L’Adoration des Mages des frères Gagini dans la rue des Orfèvres à Gênes

Gênes. Crèche de rue

Cette année, l’affiche de Noël est une Adoration des Mages de 1457, sculptée par les frères Gagini. Voici son histoire, avec celle d’autres œuvres à la disposition de tous. Des images qui veillent sur la vie de tous les jours (“Tracce”, décembre 2018)
Giuseppe Frangi

C’est la crèche des “caruggi” (“venelles – petites rues – typiques de Gênes”, ndt). Au cœur de Gênes, en marchant le long de la rue des Orfèvres, arrivés au numéro 47, si on lève la tête, on se trouve devant quelque chose d’inattendu. Au niveau de la rue, il y a les vitrines d’un magasin de couteaux, qui forment un angle. Au-dessus de l’une de ces vitrines, au lieu de l’enseigne, c’est un grand bas-relief en marbre avec l’Adoration des Mages qui se détache. Naturellement, il était à cet endroit bien avant que n’ouvre cette exploitation commerciale. En effet, une plaque rappelle la date probable à laquelle il a été réalisé, 1457, ainsi que le nom de ses auteurs, Elia et Giovanni Gagini. C’est une crèche de rue qui a veillé pendant des siècles sur cette petite rue de Gênes et qui a fait relever la tête en signe de gratitude et de dévotion aux milliers d’hommes et de femmes qui ont vécu ici, ou qui sont simplement passés par ici. L’auteur est un artiste qui fait partie d’une dynastie de sculpteurs d’origine tessinoise, qui ont quitté leur Bissone natale au milieu du XVe siècle : une partie de la famille est arrivée à Gênes, tandis que l’autre branche, la plus noble, s’est installée à Palerme. Le chef de lignée, Domenico, s’était formé sur les chantiers de Brunelleschi à Florence. Giovanni est son petit-fils, et c’est l’auteur probable de l’Adoration de la rue des Orfèvres ; ce n’est pas la seule œuvre de rue qu’il a laissée dans la ville, parce qu’il existe deux autres bas-reliefs dont il est l’auteur, qui représentent l’histoire de saint Georges, dont un particulièrement beau, dans la rue du Canneto voisine, toujours en tant que dessus-de-porte d’un magasin.

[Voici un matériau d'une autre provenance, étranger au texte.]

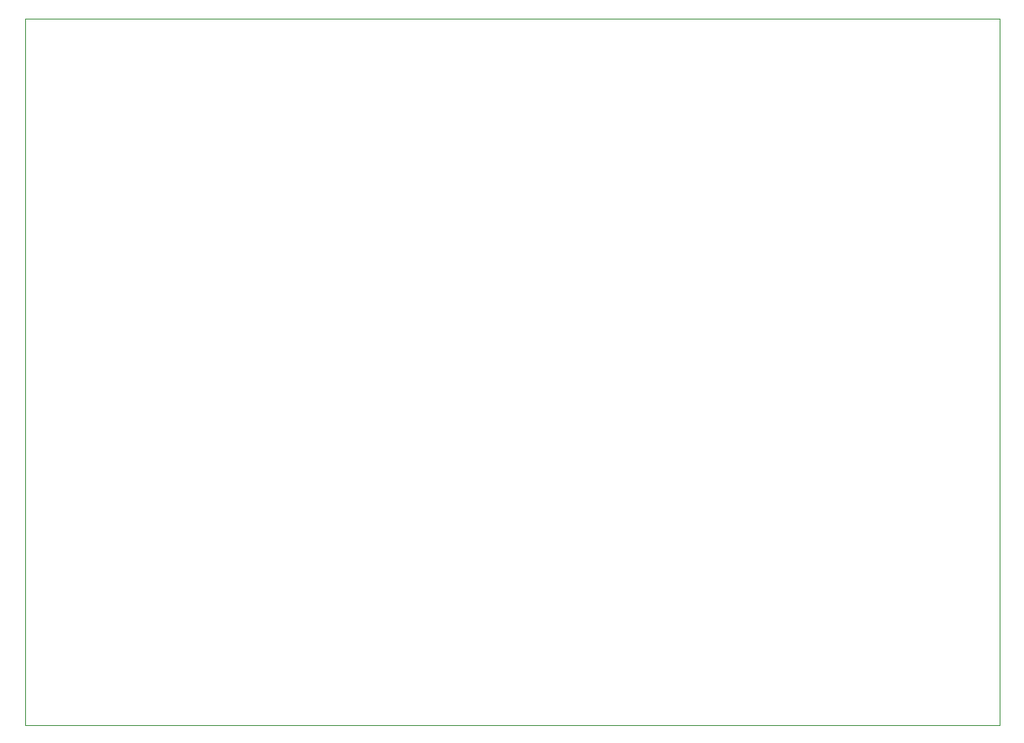
<source format=gm1>
G04 #@! TF.GenerationSoftware,KiCad,Pcbnew,(6.0.6)*
G04 #@! TF.CreationDate,2022-08-15T14:06:09+09:00*
G04 #@! TF.ProjectId,arliss,61726c69-7373-42e6-9b69-6361645f7063,rev?*
G04 #@! TF.SameCoordinates,Original*
G04 #@! TF.FileFunction,Profile,NP*
%FSLAX46Y46*%
G04 Gerber Fmt 4.6, Leading zero omitted, Abs format (unit mm)*
G04 Created by KiCad (PCBNEW (6.0.6)) date 2022-08-15 14:06:09*
%MOMM*%
%LPD*%
G01*
G04 APERTURE LIST*
G04 #@! TA.AperFunction,Profile*
%ADD10C,0.100000*%
G04 #@! TD*
G04 APERTURE END LIST*
D10*
X76200000Y-50800000D02*
X177800000Y-50800000D01*
X177800000Y-50800000D02*
X177800000Y-124460000D01*
X177800000Y-124460000D02*
X76200000Y-124460000D01*
X76200000Y-124460000D02*
X76200000Y-50800000D01*
M02*

</source>
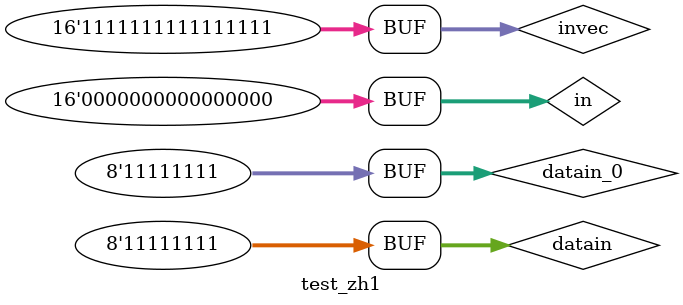
<source format=v>
`timescale 1ns/100ps
module test_zh1;
    reg[7:0] datain,datain_0;
    reg[15:0] in,invec;
    wire[7:0] seg;
Bmtz u1(.DataIn(datain),.DataIn_0(datain_0),.Seg(seg));
    initial
        begin
            in=16'b0000000000000001;
            repeat(17)
                begin
                    invec=~in;
                    {datain,datain_0}=invec;
                    #20;
                    in=in<<1;
                end
    end
endmodule
</source>
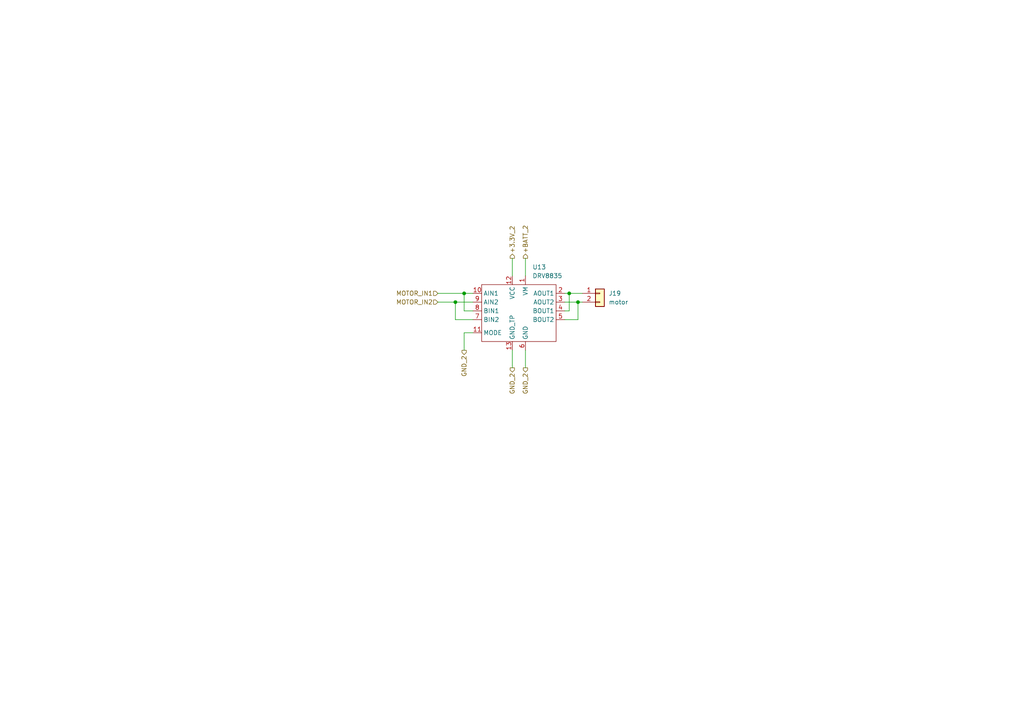
<source format=kicad_sch>
(kicad_sch (version 20211123) (generator eeschema)

  (uuid 07eec36b-9f65-44f5-af31-d8708e2654ed)

  (paper "A4")

  

  (junction (at 132.08 87.63) (diameter 0) (color 0 0 0 0)
    (uuid 85a0c5b2-7df1-4a59-a05b-18fe5118ea18)
  )
  (junction (at 165.1 85.09) (diameter 0) (color 0 0 0 0)
    (uuid 9e50df3f-38ac-438b-a124-af387011aaa5)
  )
  (junction (at 167.64 87.63) (diameter 0) (color 0 0 0 0)
    (uuid a40bb5fa-20d3-458d-8096-3c13808b874e)
  )
  (junction (at 134.62 85.09) (diameter 0) (color 0 0 0 0)
    (uuid fe04fb13-b86a-4fd4-a4d8-e5edf6d55787)
  )

  (wire (pts (xy 127 85.09) (xy 134.62 85.09))
    (stroke (width 0) (type default) (color 0 0 0 0))
    (uuid 0df77cf0-67c1-42ec-bc6e-7414d96e5c85)
  )
  (wire (pts (xy 165.1 85.09) (xy 168.91 85.09))
    (stroke (width 0) (type default) (color 0 0 0 0))
    (uuid 13062280-2fc6-4bc1-b2df-3f47015a2d6d)
  )
  (wire (pts (xy 137.16 90.17) (xy 134.62 90.17))
    (stroke (width 0) (type default) (color 0 0 0 0))
    (uuid 19e12b72-a525-48e4-8486-6fa539b975dc)
  )
  (wire (pts (xy 152.4 74.93) (xy 152.4 80.01))
    (stroke (width 0) (type default) (color 0 0 0 0))
    (uuid 279ec830-f77e-4d8c-bac6-0f58f43a4273)
  )
  (wire (pts (xy 167.64 87.63) (xy 168.91 87.63))
    (stroke (width 0) (type default) (color 0 0 0 0))
    (uuid 30e9ee0a-4330-4003-9956-a0bfa9cf1a1f)
  )
  (wire (pts (xy 134.62 85.09) (xy 137.16 85.09))
    (stroke (width 0) (type default) (color 0 0 0 0))
    (uuid 31fd5ec1-741d-4e5c-8f48-1d912429ae9a)
  )
  (wire (pts (xy 163.83 87.63) (xy 167.64 87.63))
    (stroke (width 0) (type default) (color 0 0 0 0))
    (uuid 3e0467cb-0924-458d-be35-95cfaec87945)
  )
  (wire (pts (xy 148.59 101.6) (xy 148.59 106.68))
    (stroke (width 0) (type default) (color 0 0 0 0))
    (uuid 4bdcc3ab-2ef6-4b22-851a-ced17b3ea326)
  )
  (wire (pts (xy 165.1 90.17) (xy 165.1 85.09))
    (stroke (width 0) (type default) (color 0 0 0 0))
    (uuid 64ced3cb-28ff-4db3-8860-7c0fbb9ccb51)
  )
  (wire (pts (xy 134.62 90.17) (xy 134.62 85.09))
    (stroke (width 0) (type default) (color 0 0 0 0))
    (uuid 68dd3364-dc29-4992-b756-e4a711636384)
  )
  (wire (pts (xy 167.64 87.63) (xy 167.64 92.71))
    (stroke (width 0) (type default) (color 0 0 0 0))
    (uuid 6b3f6498-36d9-4c46-861f-9bceaa03089b)
  )
  (wire (pts (xy 163.83 92.71) (xy 167.64 92.71))
    (stroke (width 0) (type default) (color 0 0 0 0))
    (uuid 701e372f-f1f1-4965-8c1e-188acfab090f)
  )
  (wire (pts (xy 134.62 96.52) (xy 134.62 101.6))
    (stroke (width 0) (type default) (color 0 0 0 0))
    (uuid 72cc6172-b379-4f6a-9ed2-de9b03ec9b07)
  )
  (wire (pts (xy 163.83 90.17) (xy 165.1 90.17))
    (stroke (width 0) (type default) (color 0 0 0 0))
    (uuid 7c72ab90-490c-49f4-baf2-78cf621e0cd3)
  )
  (wire (pts (xy 132.08 92.71) (xy 132.08 87.63))
    (stroke (width 0) (type default) (color 0 0 0 0))
    (uuid 7f16f4d0-b17b-4f80-b3da-1e33f4398eb1)
  )
  (wire (pts (xy 163.83 85.09) (xy 165.1 85.09))
    (stroke (width 0) (type default) (color 0 0 0 0))
    (uuid a4c23caf-ebb9-4a81-8387-a83c56984b54)
  )
  (wire (pts (xy 137.16 92.71) (xy 132.08 92.71))
    (stroke (width 0) (type default) (color 0 0 0 0))
    (uuid c874f27f-4686-4128-a8e9-42466fab3b73)
  )
  (wire (pts (xy 152.4 101.6) (xy 152.4 106.68))
    (stroke (width 0) (type default) (color 0 0 0 0))
    (uuid cba5ee6f-89da-4314-b913-ec558f36bd86)
  )
  (wire (pts (xy 132.08 87.63) (xy 137.16 87.63))
    (stroke (width 0) (type default) (color 0 0 0 0))
    (uuid e6058457-27ec-4b82-8301-a2ff2f29dc95)
  )
  (wire (pts (xy 148.59 74.93) (xy 148.59 80.01))
    (stroke (width 0) (type default) (color 0 0 0 0))
    (uuid e97c7774-a2bc-4201-8cd6-10dc9cd3ac14)
  )
  (wire (pts (xy 137.16 96.52) (xy 134.62 96.52))
    (stroke (width 0) (type default) (color 0 0 0 0))
    (uuid f4fbf882-332b-4e22-b727-894aec52460d)
  )
  (wire (pts (xy 127 87.63) (xy 132.08 87.63))
    (stroke (width 0) (type default) (color 0 0 0 0))
    (uuid fcd68586-bff5-46e8-982a-469f09dd7afa)
  )

  (hierarchical_label "GND_2" (shape output) (at 134.62 101.6 270)
    (effects (font (size 1.27 1.27)) (justify right))
    (uuid 09974cf7-ed71-4969-87ec-e35629a5db67)
  )
  (hierarchical_label "MOTOR_IN2" (shape input) (at 127 87.63 180)
    (effects (font (size 1.27 1.27)) (justify right))
    (uuid 1becaec0-09cb-41ea-b34f-d7917b6f30d4)
  )
  (hierarchical_label "GND_2" (shape output) (at 148.59 106.68 270)
    (effects (font (size 1.27 1.27)) (justify right))
    (uuid 915d34e0-5269-4136-960f-deeb8341b4ad)
  )
  (hierarchical_label "MOTOR_IN1" (shape input) (at 127 85.09 180)
    (effects (font (size 1.27 1.27)) (justify right))
    (uuid a53db3b3-70a4-4cc7-8c74-441a1e1c267a)
  )
  (hierarchical_label "+BATT_2" (shape output) (at 152.4 74.93 90)
    (effects (font (size 1.27 1.27)) (justify left))
    (uuid c3768e02-e022-472d-9829-c51de193da3d)
  )
  (hierarchical_label "GND_2" (shape output) (at 152.4 106.68 270)
    (effects (font (size 1.27 1.27)) (justify right))
    (uuid e8c766dd-7f7d-4d96-bd45-7405bcd36ae5)
  )
  (hierarchical_label "+3.3V_2" (shape output) (at 148.59 74.93 90)
    (effects (font (size 1.27 1.27)) (justify left))
    (uuid ea417e0f-1aee-4d66-bb59-3b4dc47fd86e)
  )

  (symbol (lib_id "Connector_Generic:Conn_01x02") (at 173.99 85.09 0) (unit 1)
    (in_bom yes) (on_board yes) (fields_autoplaced)
    (uuid 03771d91-0855-4709-af32-bd051dc2708b)
    (property "Reference" "J19" (id 0) (at 176.53 85.0899 0)
      (effects (font (size 1.27 1.27)) (justify left))
    )
    (property "Value" "motor" (id 1) (at 176.53 87.6299 0)
      (effects (font (size 1.27 1.27)) (justify left))
    )
    (property "Footprint" "Connector_PinSocket_1.27mm:PinSocket_1x02_P1.27mm_Vertical" (id 2) (at 173.99 85.09 0)
      (effects (font (size 1.27 1.27)) hide)
    )
    (property "Datasheet" "~" (id 3) (at 173.99 85.09 0)
      (effects (font (size 1.27 1.27)) hide)
    )
    (pin "1" (uuid de44d31d-de62-4e68-8b14-820f0b6cf83d))
    (pin "2" (uuid c1cfc799-c250-4f64-aff2-7cfa4aff65ee))
  )

  (symbol (lib_id "My_Device:DRV8835") (at 149.86 71.12 0) (unit 1)
    (in_bom yes) (on_board yes) (fields_autoplaced)
    (uuid b823e2a7-d771-491a-b245-9662b8c53e92)
    (property "Reference" "U13" (id 0) (at 154.4194 77.47 0)
      (effects (font (size 1.27 1.27)) (justify left))
    )
    (property "Value" "DRV8835" (id 1) (at 154.4194 80.01 0)
      (effects (font (size 1.27 1.27)) (justify left))
    )
    (property "Footprint" "omni:DRV8835" (id 2) (at 149.86 71.12 0)
      (effects (font (size 1.27 1.27)) hide)
    )
    (property "Datasheet" "" (id 3) (at 149.86 71.12 0)
      (effects (font (size 1.27 1.27)) hide)
    )
    (pin "1" (uuid dcef2e18-7681-4e0a-a13d-50b7520e2231))
    (pin "10" (uuid 5c6d2c1a-5264-4cf5-9a46-b6a329a6e1ab))
    (pin "11" (uuid 25ca4039-8e84-4d59-a2d4-976d4c820084))
    (pin "12" (uuid 7d1bdd6d-1dee-4a19-9421-990760e1fa96))
    (pin "13" (uuid a415e578-16a3-4003-a5b7-159956f20e62))
    (pin "2" (uuid 8876448c-3589-4553-863d-2f2498924c28))
    (pin "3" (uuid 0864bd4e-07f8-4b2a-ae06-caca92d23cc9))
    (pin "4" (uuid a2696964-6463-41d9-9fe5-9980aa2e77f0))
    (pin "5" (uuid 8e61f8cd-cf54-4164-9cbb-cbd9e91b50e3))
    (pin "6" (uuid f7524c80-c895-4f98-a617-ba020ada08fc))
    (pin "7" (uuid 542df8cd-e910-4811-88c1-61a64f8a7850))
    (pin "8" (uuid 326908b2-6c27-460c-b26c-398d9011a895))
    (pin "9" (uuid 5419f936-3724-4331-986e-1233e2546197))
  )
)

</source>
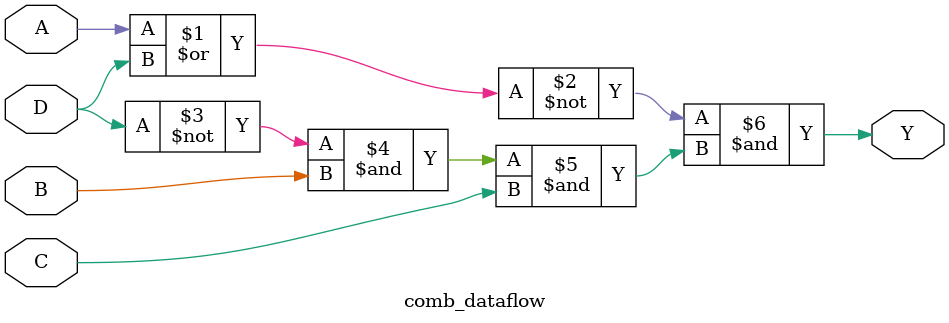
<source format=v>
module comb_dataflow(output Y,
                     input A, B, C, D);

assign Y=(~(A|D))&((~D)&B&C);
                     
endmodule

</source>
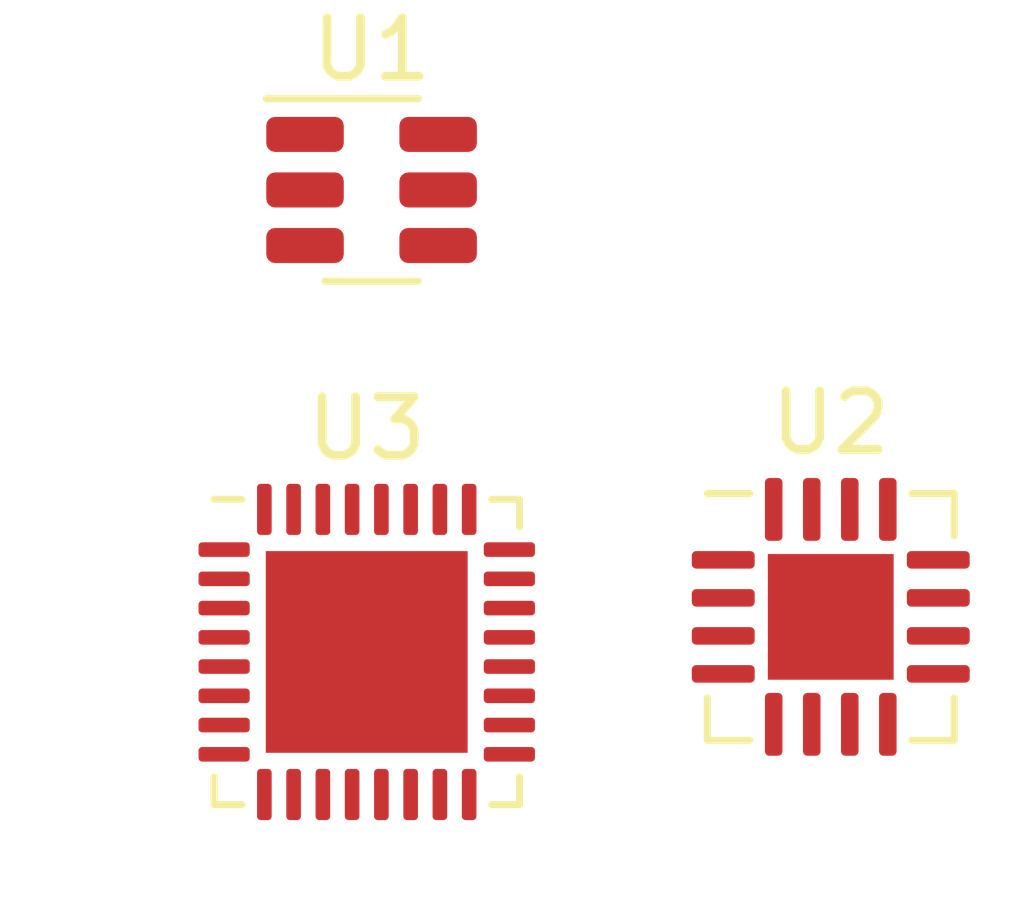
<source format=kicad_pcb>
(kicad_pcb (version 20221018) (generator pcbnew)

  (general
    (thickness 1.6)
  )

  (paper "A4")
  (layers
    (0 "F.Cu" signal)
    (1 "In1.Cu" power)
    (2 "In2.Cu" signal)
    (31 "B.Cu" signal)
    (32 "B.Adhes" user "B.Adhesive")
    (33 "F.Adhes" user "F.Adhesive")
    (34 "B.Paste" user)
    (35 "F.Paste" user)
    (36 "B.SilkS" user "B.Silkscreen")
    (37 "F.SilkS" user "F.Silkscreen")
    (38 "B.Mask" user)
    (39 "F.Mask" user)
    (40 "Dwgs.User" user "User.Drawings")
    (41 "Cmts.User" user "User.Comments")
    (42 "Eco1.User" user "User.Eco1")
    (43 "Eco2.User" user "User.Eco2")
    (44 "Edge.Cuts" user)
    (45 "Margin" user)
    (46 "B.CrtYd" user "B.Courtyard")
    (47 "F.CrtYd" user "F.Courtyard")
    (48 "B.Fab" user)
    (49 "F.Fab" user)
    (50 "User.1" user)
    (51 "User.2" user)
    (52 "User.3" user)
    (53 "User.4" user)
    (54 "User.5" user)
    (55 "User.6" user)
    (56 "User.7" user)
    (57 "User.8" user)
    (58 "User.9" user)
  )

  (setup
    (stackup
      (layer "F.SilkS" (type "Top Silk Screen"))
      (layer "F.Paste" (type "Top Solder Paste"))
      (layer "F.Mask" (type "Top Solder Mask") (thickness 0.01))
      (layer "F.Cu" (type "copper") (thickness 0.035))
      (layer "dielectric 1" (type "prepreg") (thickness 0.1) (material "FR4") (epsilon_r 4.5) (loss_tangent 0.02))
      (layer "In1.Cu" (type "copper") (thickness 0.035))
      (layer "dielectric 2" (type "core") (thickness 1.24) (material "FR4") (epsilon_r 4.5) (loss_tangent 0.02))
      (layer "In2.Cu" (type "copper") (thickness 0.035))
      (layer "dielectric 3" (type "prepreg") (thickness 0.1) (material "FR4") (epsilon_r 4.5) (loss_tangent 0.02))
      (layer "B.Cu" (type "copper") (thickness 0.035))
      (layer "B.Mask" (type "Bottom Solder Mask") (thickness 0.01))
      (layer "B.Paste" (type "Bottom Solder Paste"))
      (layer "B.SilkS" (type "Bottom Silk Screen"))
      (copper_finish "None")
      (dielectric_constraints no)
    )
    (pad_to_mask_clearance 0)
    (pcbplotparams
      (layerselection 0x00010fc_ffffffff)
      (plot_on_all_layers_selection 0x0000000_00000000)
      (disableapertmacros false)
      (usegerberextensions false)
      (usegerberattributes true)
      (usegerberadvancedattributes true)
      (creategerberjobfile true)
      (dashed_line_dash_ratio 12.000000)
      (dashed_line_gap_ratio 3.000000)
      (svgprecision 4)
      (plotframeref false)
      (viasonmask false)
      (mode 1)
      (useauxorigin false)
      (hpglpennumber 1)
      (hpglpenspeed 20)
      (hpglpendiameter 15.000000)
      (dxfpolygonmode true)
      (dxfimperialunits true)
      (dxfusepcbnewfont true)
      (psnegative false)
      (psa4output false)
      (plotreference true)
      (plotvalue true)
      (plotinvisibletext false)
      (sketchpadsonfab false)
      (subtractmaskfromsilk false)
      (outputformat 1)
      (mirror false)
      (drillshape 1)
      (scaleselection 1)
      (outputdirectory "")
    )
  )

  (net 0 "")
  (net 1 "unconnected-(U3-PF1-Pad3)")
  (net 2 "unconnected-(U3-PA4-Pad9)")
  (net 3 "unconnected-(U3-PA7-Pad12)")
  (net 4 "unconnected-(U3-PA10-Pad20)")
  (net 5 "unconnected-(U3-PB8-Pad31)")
  (net 6 "unconnected-(U1-DO-Pad1)")
  (net 7 "unconnected-(U1-VM-Pad2)")
  (net 8 "unconnected-(U1-CO-Pad3)")
  (net 9 "unconnected-(U1-NC-Pad4)")
  (net 10 "unconnected-(U1-VDD-Pad5)")
  (net 11 "unconnected-(U1-VSS-Pad6)")
  (net 12 "Net-(U2-IN-Pad1)")
  (net 13 "unconnected-(U2-BAT-Pad2)")
  (net 14 "unconnected-(U2-OUT-Pad3)")
  (net 15 "unconnected-(U2-WALL-Pad5)")
  (net 16 "unconnected-(U2-SHDN-Pad6)")
  (net 17 "unconnected-(U2-SUSP-Pad7)")
  (net 18 "unconnected-(U2-HPWR-Pad8)")
  (net 19 "unconnected-(U2-CLPROG-Pad9)")
  (net 20 "Net-(U2-GND-Pad10)")
  (net 21 "unconnected-(U2-PROG-Pad11)")
  (net 22 "unconnected-(U2-TIMER-Pad12)")
  (net 23 "unconnected-(U2-~{ACPR}-Pad13)")
  (net 24 "unconnected-(U2-~{CHRG}-Pad14)")
  (net 25 "unconnected-(U2-VNTC-Pad15)")
  (net 26 "unconnected-(U2-NTC-Pad16)")
  (net 27 "+2V8")
  (net 28 "/SDA_2")
  (net 29 "/~{RST}")
  (net 30 "/COMP_3")
  (net 31 "/COMP_1")
  (net 32 "/V_BAT")
  (net 33 "/COMP_2")
  (net 34 "/PWM_R")
  (net 35 "/V_USB")
  (net 36 "/COMP_4")
  (net 37 "GND")
  (net 38 "+2.8VA")
  (net 39 "/SCL_3")
  (net 40 "/SCL_2")
  (net 41 "/D+")
  (net 42 "/D-")
  (net 43 "/SWDIO")
  (net 44 "/SWCLK")
  (net 45 "/SCL_1")
  (net 46 "/PWM_L")
  (net 47 "/CC2")
  (net 48 "/SDA_3")
  (net 49 "/CC1")
  (net 50 "/SDA_1")

  (footprint "Package_TO_SOT_SMD:SOT-23-6" (layer "F.Cu") (at 114.0825 76.36))

  (footprint "Package_DFN_QFN:QFN-16-1EP_4x4mm_P0.65mm_EP2.15x2.15mm" (layer "F.Cu") (at 121.93 83.66))

  (footprint "Package_DFN_QFN:QFN-32-1EP_5x5mm_P0.5mm_EP3.45x3.45mm" (layer "F.Cu") (at 114 84.26))

)

</source>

Aujourd’hui, nous sommes moins enclins à lever la tête et à être surpris de ces présences le long des rues que nous fréquentons quotidiennement. Pourtant, si l’Italie est un pays qui n’a pas d’équivalent au monde, c’est bien pour cette idée de l’art, et donc de la beauté, comme patrimoine répandu et à la disposition de tous. Ce sont les œuvres que Tripadvisor signale à juste titre comme 24/24, c’est-à-dire toujours ouvertes, à toute heure du jour et de la nuit. Ce ne sont pas des monuments parce qu’elles n’ont rien de rhétorique. Ce sont des images souvent furtives, à l’écart, placées aux angles des rues, qui veillent sur la vie de chaque jour. Des images vers lesquelles lever les yeux, pour demander protection ou en signe de remerciement.

À Rome, pour donner un exemple, on compte aujourd’hui encore 522 “petites Madones de rue” sur les quelque deux mille qui peuplaient le centre de la ville. Elles étaient toujours ornées de fleurs et de lumignons et, comme l’avait remarqué Stendhal dans ses Promenades dans Rome, elles éclairaient la nuit les rues de la ville : une autre manière simple de se proposer comme des présences protectrices. La “petite Madone de rue” la plus célèbre est celle de l'Édicule du Pont, rue des Coronari, à laquelle ont travaillé deux “grosses pointures” : Antonio da Sangallo et Pierin del Vaga, qui a peint l’image du Couronnement de la Vierge. On attribuait aussi des miracles à ces images, comme celui de la Madone de l’Archet, qui pleura à l’arrivée des Français dans l’État pontifical ; c’est pour cette raison qu’on la plaça dans un minuscule sanctuaire, la plus petite église de Rome.



À Florence, au contraire, ce sont les tabernacles qui étaient la forme la plus répandue de ces présences de rue. Le plus spectaculaire est certainement le Tabernacle des petites Fontaines (à cause des sept têtes de chérubins qui versent de l’eau dans la fontaine sous-jacente) : il s’agit d’une grande céramique vernissée avec la Vierge Marie, l’Enfant-Jésus, et une multitude de saints. Elle s’offre à nos yeux en nous donnant pour cadeau, à toute heure du jour et de la nuit, le bleu intense que seuls les Della Robbia savaient obtenir (ici, c’est Giovanni Della Robbia qui est à l’œuvre). Les céramiques vernissées se présentaient souvent comme des joyaux gratuitement sertis dans le tissu de la ville. À Florence, on ne peut pas oublier les médaillons des enfants de l’Hôpital des Innocents sur le portique réalisé par Brunelleschi.

Mais on trouve le résultat le plus spectaculaire à Pistoia où, au début du XVIe siècle, Santi Buglioni a réalisé sur le portique de l’Hôpital du Ceppo la longue frise avec les Sept œuvres de miséricorde. C’est une frise qui se déploie comme un film en technicolor, projeté jour et nuit. Ceux qui passaient en dessous pouvaient la regarder et avoir la certitude que, dans le besoin, ils ne resteraient jamais seuls.